__ENUNCIADO DA TAREFA__: No texto sobre o Dia do Filósofo, a que remete a data de 16 de agosto?
++++ TEXTO FORNECIDO
Filosofia: ainda vale alguma coisa?
Diante da marginalização da Filosofia não somente como disciplina, mas como ferramenta no auxílio do pensamento crítico, há motivos para comemorar esse dia?
No dia 16 de agosto, se comemora o “Dia do Filósofo”. Diante do crescente movimento de marginalização da Filosofia não somente como disciplina, mas como ferramenta no auxílio do pensamento crítico, há motivos, atualmente, para comemorar esse dia?
O dia escolhido para jubilar e homenagear os filósofos –e todos aqueles que trabalham e são profissionais dessa área do conhecimento– remete ao aniversário de Platão, pensador grego que viveu entre os séculos IV e III a.C. Platão observava a Filosofia como necessidade de explicar o mundo, o conhecimento supremo das formas, que é o próprio fim da humanidade: a ascensão a este conhecimento. O conhecimento não é fixo ou imutável, não condensado numa doutrina específica, sendo por conta disso aberto à busca contínua.
É importante lembrar que, nos dias de hoje, se discute o surgimento histórico da filosofia enquanto saber racional, visto que, por séculos, foi apontada como nascida na Grécia, por volta do século IV a.C., como necessidade na explicação do mundo e dos acontecimentos. Porém, na contemporaneidade, levantou-se a questão de que existiam inúmeros saberes e filosofias bem antes da produzida pelos gregos, em especial na África, suprimidas ou aprendidas e postas em prática após o contato direto com diversos pensadores. Estes, em contrapartida, não tiveram suas histórias e seus nomes alocados no hall da imortalidade do saber. Em todo caso, a filosofia nasceu como ferramenta para questionar o que antes era explicado pela mitologia, no intuito de compreender o mundo pela racionalidade sistemática.
++++++++
++++ EXTRATO DOS DADOS
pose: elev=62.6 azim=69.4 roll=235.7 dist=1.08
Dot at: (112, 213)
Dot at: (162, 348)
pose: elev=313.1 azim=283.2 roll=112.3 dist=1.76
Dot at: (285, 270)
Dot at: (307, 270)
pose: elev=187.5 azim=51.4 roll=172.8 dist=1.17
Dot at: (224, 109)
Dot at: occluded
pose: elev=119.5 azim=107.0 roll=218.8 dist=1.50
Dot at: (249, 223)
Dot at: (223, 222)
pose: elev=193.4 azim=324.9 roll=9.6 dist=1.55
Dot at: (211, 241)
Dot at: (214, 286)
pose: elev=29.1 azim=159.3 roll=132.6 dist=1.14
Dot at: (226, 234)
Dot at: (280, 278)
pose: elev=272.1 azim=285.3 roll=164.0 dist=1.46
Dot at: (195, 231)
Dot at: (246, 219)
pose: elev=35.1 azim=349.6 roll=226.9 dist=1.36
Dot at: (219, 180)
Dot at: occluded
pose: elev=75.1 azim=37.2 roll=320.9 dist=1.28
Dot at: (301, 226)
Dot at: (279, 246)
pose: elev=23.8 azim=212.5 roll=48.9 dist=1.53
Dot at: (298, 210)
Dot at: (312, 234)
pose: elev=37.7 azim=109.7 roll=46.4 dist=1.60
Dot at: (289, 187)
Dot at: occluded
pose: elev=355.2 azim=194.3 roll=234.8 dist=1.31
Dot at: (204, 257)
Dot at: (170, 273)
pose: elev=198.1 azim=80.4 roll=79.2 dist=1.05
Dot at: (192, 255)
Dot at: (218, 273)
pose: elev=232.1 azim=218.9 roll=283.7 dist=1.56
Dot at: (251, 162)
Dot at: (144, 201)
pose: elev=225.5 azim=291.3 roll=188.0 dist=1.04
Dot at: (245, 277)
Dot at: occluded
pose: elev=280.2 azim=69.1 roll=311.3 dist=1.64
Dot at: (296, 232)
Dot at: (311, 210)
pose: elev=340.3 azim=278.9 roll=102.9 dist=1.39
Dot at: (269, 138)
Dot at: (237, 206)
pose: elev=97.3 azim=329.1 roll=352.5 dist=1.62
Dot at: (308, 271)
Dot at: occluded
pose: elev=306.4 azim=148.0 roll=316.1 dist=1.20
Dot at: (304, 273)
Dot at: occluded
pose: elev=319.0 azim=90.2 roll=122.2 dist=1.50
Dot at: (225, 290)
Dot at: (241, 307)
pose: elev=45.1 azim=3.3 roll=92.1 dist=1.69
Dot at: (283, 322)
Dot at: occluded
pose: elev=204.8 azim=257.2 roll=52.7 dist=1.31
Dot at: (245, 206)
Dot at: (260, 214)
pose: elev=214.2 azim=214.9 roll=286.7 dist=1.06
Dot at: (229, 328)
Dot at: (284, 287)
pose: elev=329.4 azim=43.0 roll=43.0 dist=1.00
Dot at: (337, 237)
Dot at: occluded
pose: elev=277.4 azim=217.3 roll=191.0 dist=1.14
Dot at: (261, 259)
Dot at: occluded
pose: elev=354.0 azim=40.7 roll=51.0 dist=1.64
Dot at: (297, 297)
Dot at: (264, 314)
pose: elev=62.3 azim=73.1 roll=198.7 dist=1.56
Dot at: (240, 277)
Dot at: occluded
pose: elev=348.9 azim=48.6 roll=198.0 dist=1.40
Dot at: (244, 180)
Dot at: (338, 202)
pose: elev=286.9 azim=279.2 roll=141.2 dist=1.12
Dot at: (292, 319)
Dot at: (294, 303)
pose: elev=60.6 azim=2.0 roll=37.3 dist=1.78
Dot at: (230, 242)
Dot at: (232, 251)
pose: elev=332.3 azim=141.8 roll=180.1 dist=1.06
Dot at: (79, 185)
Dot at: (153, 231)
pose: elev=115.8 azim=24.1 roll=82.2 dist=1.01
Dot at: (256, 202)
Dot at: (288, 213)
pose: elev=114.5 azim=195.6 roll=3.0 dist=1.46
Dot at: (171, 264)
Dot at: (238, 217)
++++++++
__RESPOSTA DA TAREFA__: Ao aniversário de Platão, pensador grego.